TASK: All records below are to be duplicated exactly, with every picture excluded.

RECORDS FOR THE EXERCISE:
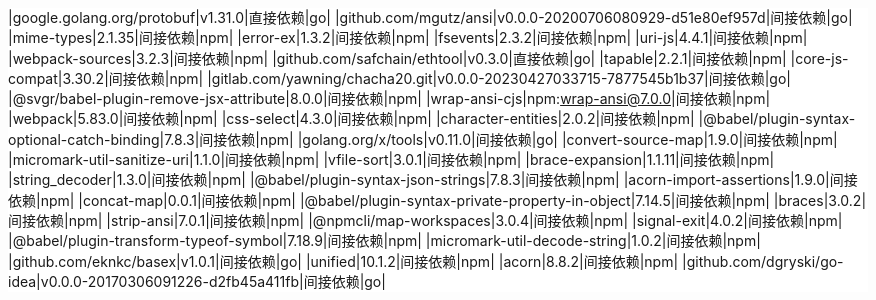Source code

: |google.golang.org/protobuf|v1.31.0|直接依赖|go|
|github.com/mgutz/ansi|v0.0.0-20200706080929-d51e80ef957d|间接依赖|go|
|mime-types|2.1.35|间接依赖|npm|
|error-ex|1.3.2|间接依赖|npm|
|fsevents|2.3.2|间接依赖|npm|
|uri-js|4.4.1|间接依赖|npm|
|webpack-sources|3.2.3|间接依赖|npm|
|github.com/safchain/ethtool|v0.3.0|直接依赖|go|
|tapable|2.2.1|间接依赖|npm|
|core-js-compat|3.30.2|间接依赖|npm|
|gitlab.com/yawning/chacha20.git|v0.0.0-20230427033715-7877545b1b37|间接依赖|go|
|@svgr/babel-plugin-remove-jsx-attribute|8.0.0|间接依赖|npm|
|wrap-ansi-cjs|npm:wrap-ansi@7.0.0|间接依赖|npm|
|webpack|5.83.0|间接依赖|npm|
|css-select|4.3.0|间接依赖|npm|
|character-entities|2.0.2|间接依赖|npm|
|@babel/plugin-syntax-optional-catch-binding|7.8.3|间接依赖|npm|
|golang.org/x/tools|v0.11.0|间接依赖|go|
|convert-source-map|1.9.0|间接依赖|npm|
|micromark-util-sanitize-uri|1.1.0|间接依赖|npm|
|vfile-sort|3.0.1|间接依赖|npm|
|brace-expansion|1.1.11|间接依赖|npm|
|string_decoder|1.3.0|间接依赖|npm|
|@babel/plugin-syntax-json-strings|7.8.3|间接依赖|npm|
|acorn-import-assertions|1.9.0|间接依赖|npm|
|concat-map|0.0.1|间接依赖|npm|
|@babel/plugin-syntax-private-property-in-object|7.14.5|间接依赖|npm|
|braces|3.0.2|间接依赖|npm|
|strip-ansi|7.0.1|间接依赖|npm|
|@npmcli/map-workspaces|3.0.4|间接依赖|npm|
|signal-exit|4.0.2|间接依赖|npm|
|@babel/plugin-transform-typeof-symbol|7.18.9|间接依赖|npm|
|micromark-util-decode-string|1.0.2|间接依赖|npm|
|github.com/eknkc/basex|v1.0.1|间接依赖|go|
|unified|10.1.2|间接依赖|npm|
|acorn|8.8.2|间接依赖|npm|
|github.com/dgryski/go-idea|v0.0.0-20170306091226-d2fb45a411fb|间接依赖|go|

RESPONSE TO THIS TASK:
Source code

: |google.golang.org/protobuf|v1.31.0|直接依赖|go|
|github.com/mgutz/ansi|v0.0.0-20200706080929-d51e80ef957d|间接依赖|go|
|mime-types|2.1.35|间接依赖|npm|
|error-ex|1.3.2|间接依赖|npm|
|fsevents|2.3.2|间接依赖|npm|
|uri-js|4.4.1|间接依赖|npm|
|webpack-sources|3.2.3|间接依赖|npm|
|github.com/safchain/ethtool|v0.3.0|直接依赖|go|
|tapable|2.2.1|间接依赖|npm|
|core-js-compat|3.30.2|间接依赖|npm|
|gitlab.com/yawning/chacha20.git|v0.0.0-20230427033715-7877545b1b37|间接依赖|go|
|@svgr/babel-plugin-remove-jsx-attribute|8.0.0|间接依赖|npm|
|wrap-ansi-cjs|npm:wrap-ansi@7.0.0|间接依赖|npm|
|webpack|5.83.0|间接依赖|npm|
|css-select|4.3.0|间接依赖|npm|
|character-entities|2.0.2|间接依赖|npm|
|@babel/plugin-syntax-optional-catch-binding|7.8.3|间接依赖|npm|
|golang.org/x/tools|v0.11.0|间接依赖|go|
|convert-source-map|1.9.0|间接依赖|npm|
|micromark-util-sanitize-uri|1.1.0|间接依赖|npm|
|vfile-sort|3.0.1|间接依赖|npm|
|brace-expansion|1.1.11|间接依赖|npm|
|string_decoder|1.3.0|间接依赖|npm|
|@babel/plugin-syntax-json-strings|7.8.3|间接依赖|npm|
|acorn-import-assertions|1.9.0|间接依赖|npm|
|concat-map|0.0.1|间接依赖|npm|
|@babel/plugin-syntax-private-property-in-object|7.14.5|间接依赖|npm|
|braces|3.0.2|间接依赖|npm|
|strip-ansi|7.0.1|间接依赖|npm|
|@npmcli/map-workspaces|3.0.4|间接依赖|npm|
|signal-exit|4.0.2|间接依赖|npm|
|@babel/plugin-transform-typeof-symbol|7.18.9|间接依赖|npm|
|micromark-util-decode-string|1.0.2|间接依赖|npm|
|github.com/eknkc/basex|v1.0.1|间接依赖|go|
|unified|10.1.2|间接依赖|npm|
|acorn|8.8.2|间接依赖|npm|
|github.com/dgryski/go-idea|v0.0.0-20170306091226-d2fb45a411fb|间接依赖|go|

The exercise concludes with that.